Close-up of Crockpot Crispy Pork Ramen cooked in a Crockpot with fresh herbs and glossy sauce

Crockpot Crispy Pork Ramen: The Easiest Way to Rich, Flavorful Broth

This Crockpot Crispy Pork Ramen delivers a soul-warming, ramen-shop-quality broth with incredibly tender pork, all with minimal effort. The slow cooker handles the deep flavor development, leaving you to simply crisp the pork and assemble the perfect bowl. It’s the same “set it and forget it” magic that makes our Simple Crockpot Pulled Pork a fan favorite.

Why This Method Excels for Ramen

Using a slow cooker for ramen broth isn’t a shortcut; it’s a strategic advantage. It perfectly mimics the traditional low-and-slow simmering required for a rich, complex tonkotsu-style broth, but without the stovetop babysitting.

  • Collagen Breakdown: The gentle, consistent heat breaks down the collagen in the pork shoulder, enriching the broth with body and a silky mouthfeel.
  • Flavor Infusion: Aromatics like ginger, garlic, and onion have hours to release their full-depth flavor into the broth, creating a base that tastes like it simmered all day.
  • Perfectly Tender Pork: The pork becomes fall-apart tender, ideal for shredding and then crisping for a fantastic textural contrast.

Mastering the Crispy Pork Finish

The final step transforms the tender pork into a crave-worthy topping.
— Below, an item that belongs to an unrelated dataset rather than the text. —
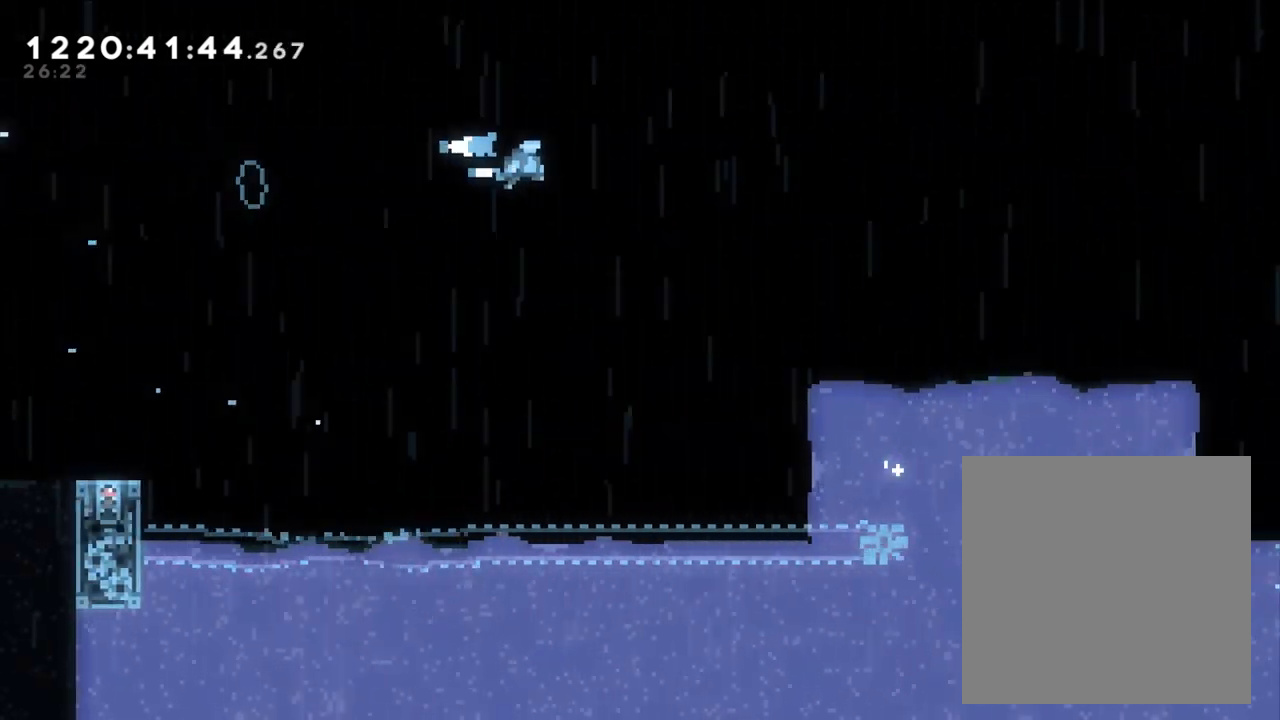
{"buttons": [], "left_stick": "center", "right_stick": "center", "events": [[383, "left_stick", "center"], [417, "A", "up"], [417, "X", "up"]]}
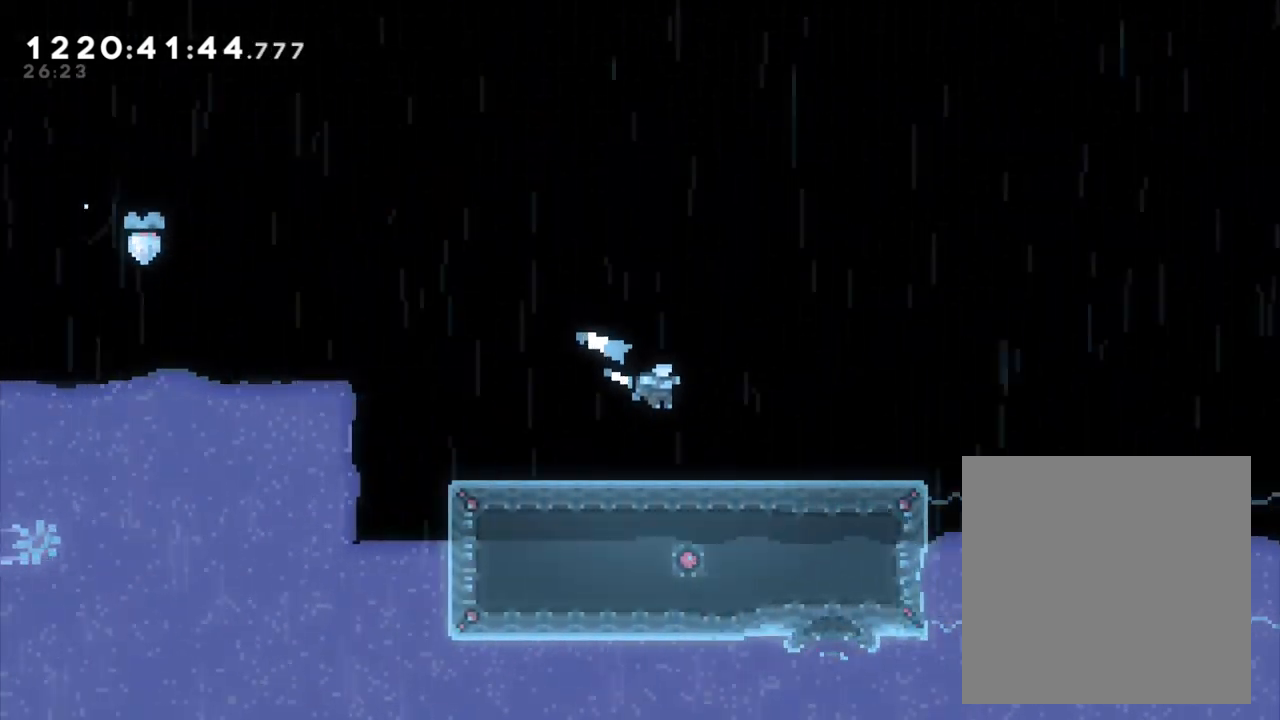
{"buttons": [], "left_stick": "left", "right_stick": "center", "events": [[200, "left_stick", "left"]]}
Choose your preferred method for the best results.

Method 1: The Broiler (Fast & Effective)

  1. Prep: Arrange the shredded or sliced pork in a single layer on a foil-lined baking sheet.
  2. Broil: Place the sheet 4-6 inches under a preheated broiler.
  3. Watch Closely: Broil for 2-4 minutes, until the edges are browned and sizzling. It happens fast, so don’t walk away.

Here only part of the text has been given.